First, there is a dearth of investment opportunities. Lawrence Summers, the
former senior economic adviser to President Barack Obama, blames
secular stagnation – the expected
return from investment is lower than the cost of capital, even though
interest rates are near zero. In other words, the borrowing rate would have
to be negative to persuade companies to boost their capital spending. Since
interest rates are positive, it makes more sense to juice up the share price
with repurchases. The theory fits the facts. Companies are clearly
pessimistic about the future of innovation. Corporate R&D spending is
stagnant and a growing share goes to product development rather than basic
research. But it is only a partial explanation.
The more immediate culprit is the decline in the quality of corporate
governance. The average tenure of the US CEO is falling. Buying back shares
instead of investing makes sense if you do not expect to be around for the
pay-off. It is a no-brainer if you measure the time horizons of most
executive reward packages. In 2012, the 500 highest paid US executives made
on average $30.3m each, according to Prof Lazonick. More than 80 per cent of
it came in the form of stock options or stock awards. Their incentives are
skewed towards extracting value from the companies they run, rather than
creating future value.
What can be done? The lazy instinct is to blame executive greed. But human
avarice is as old as the wheel. If properly aligned, we should all benefit.

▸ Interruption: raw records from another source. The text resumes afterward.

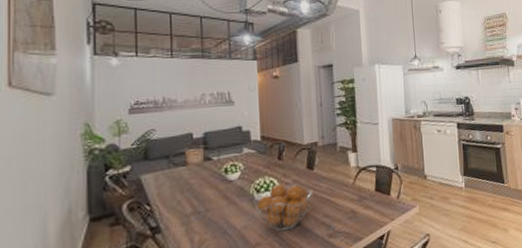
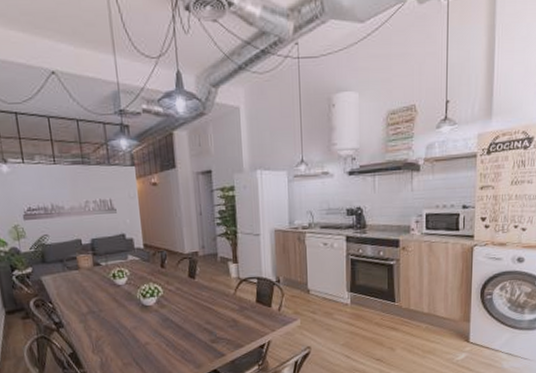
fruit basket: present [254,183,313,232] -> none [141,290,195,334]

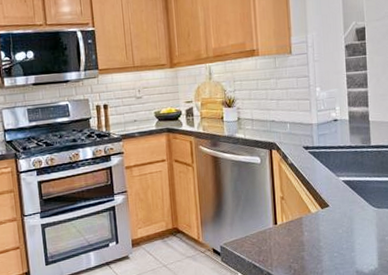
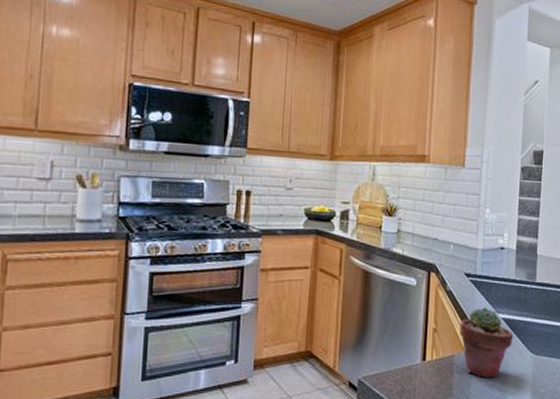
potted succulent: none [304,173,355,233] -> present [459,307,514,379]

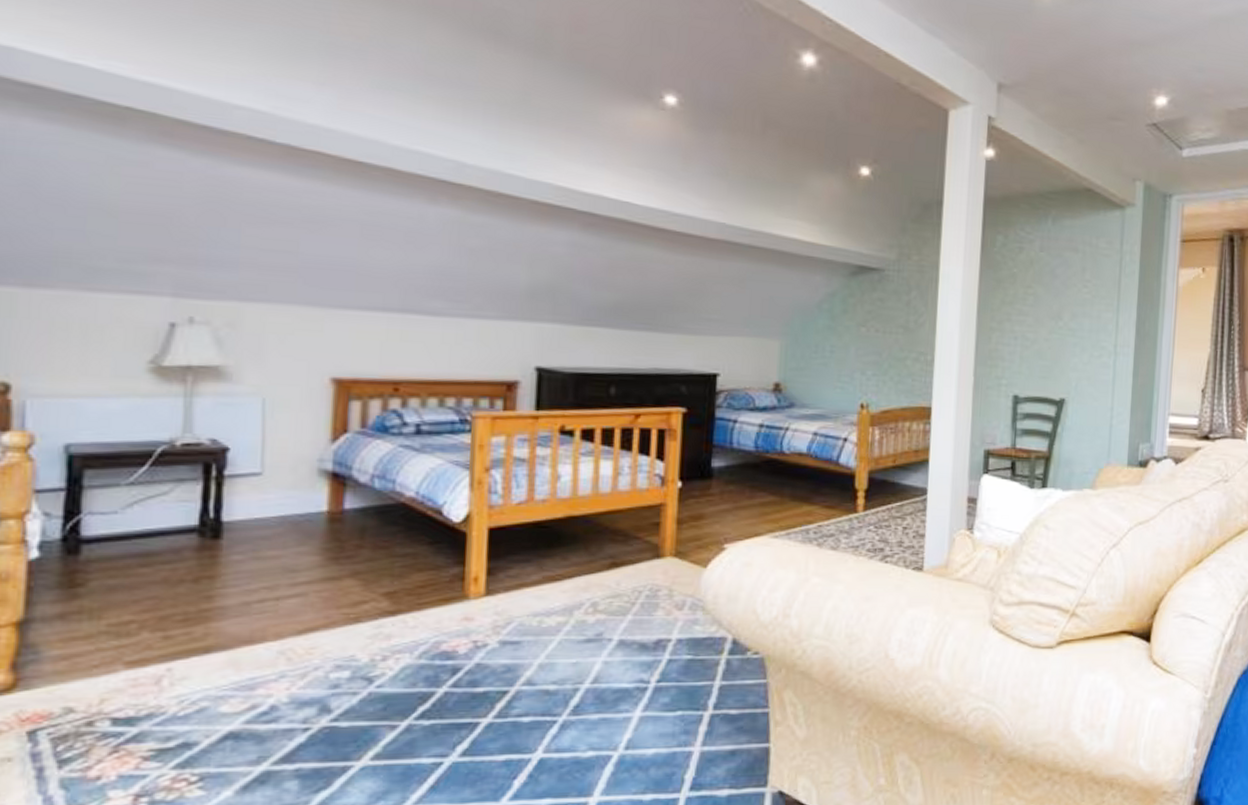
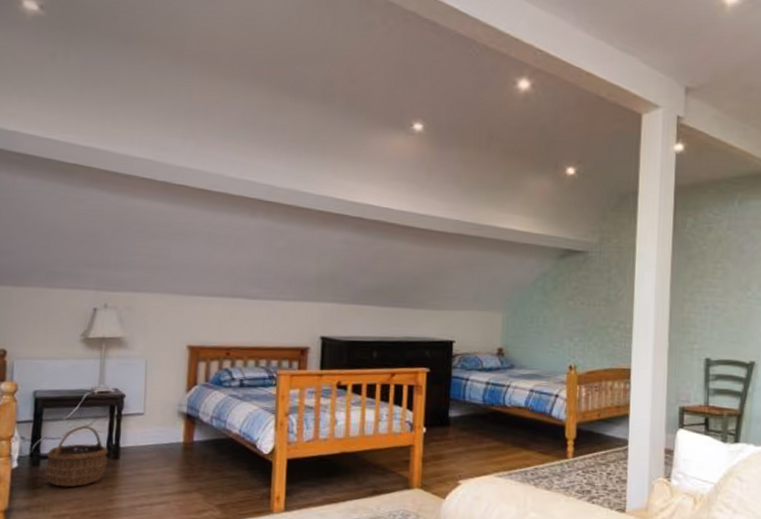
wicker basket: none [91,493,202,582] -> present [45,425,108,487]

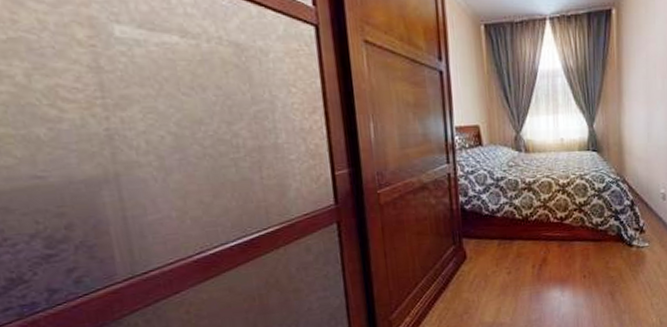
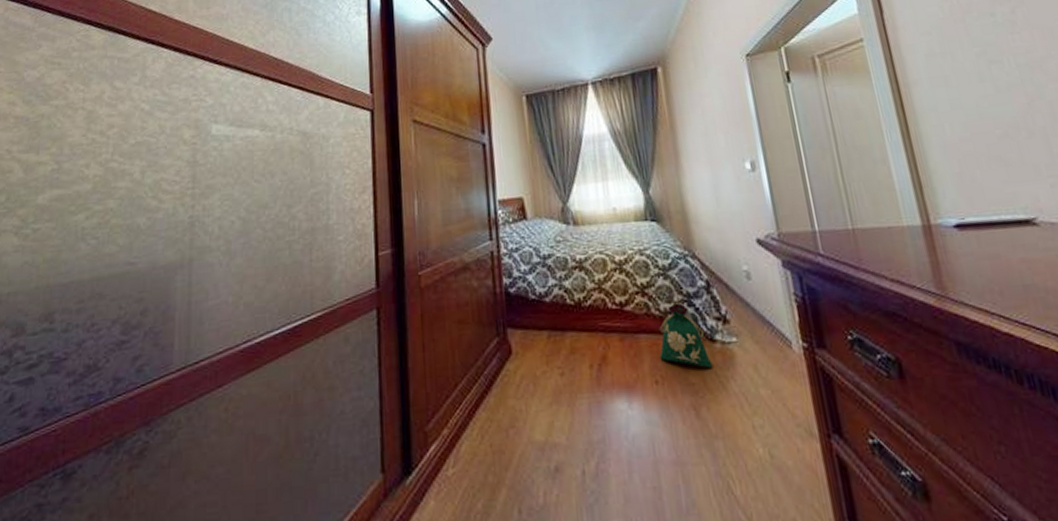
bag: none [588,218,628,265] -> present [659,303,713,368]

The problem is that US corporate incentives have become badly out of whack
with the interests of society. Since the fashion for buybacks took off,
average corporate pay has risen to more than 300 times average earnings (up
from a multiple of 20 times in the 1970s), while median wages have
stagnated. Meanwhile, corporate taxes keep dwindling as a share of federal
revenues. Weak antidotes, such as shareholder “Say on Pay”, which is
non-binding, have not checked the trend. Moral exhortations are almost
always futile. Tougher remedies are needed.
In the past week, consumers have gone wild over the launch of the iPhone 6.
It is US innovation at its best. Will Apple still be at the cutting edge a
decade from now? Not if you judge by what it does with its cash. The company
keeps tens of billions of dollars offshore to avoid paying US corporate
taxes. Yet it borrows at home – including a record
$17bn bond issue last year – to fund
a massive share buyback spree (Apple spends more on equity repurchases than
any other US company). The roots of the problem lie with poor governance
regulations and a badly outdated tax system. Unless these are fixed,
boardrooms will keep on draining their treasuries at the expense of other
stakeholders. Greed will always be with us. Dumb laws are optional.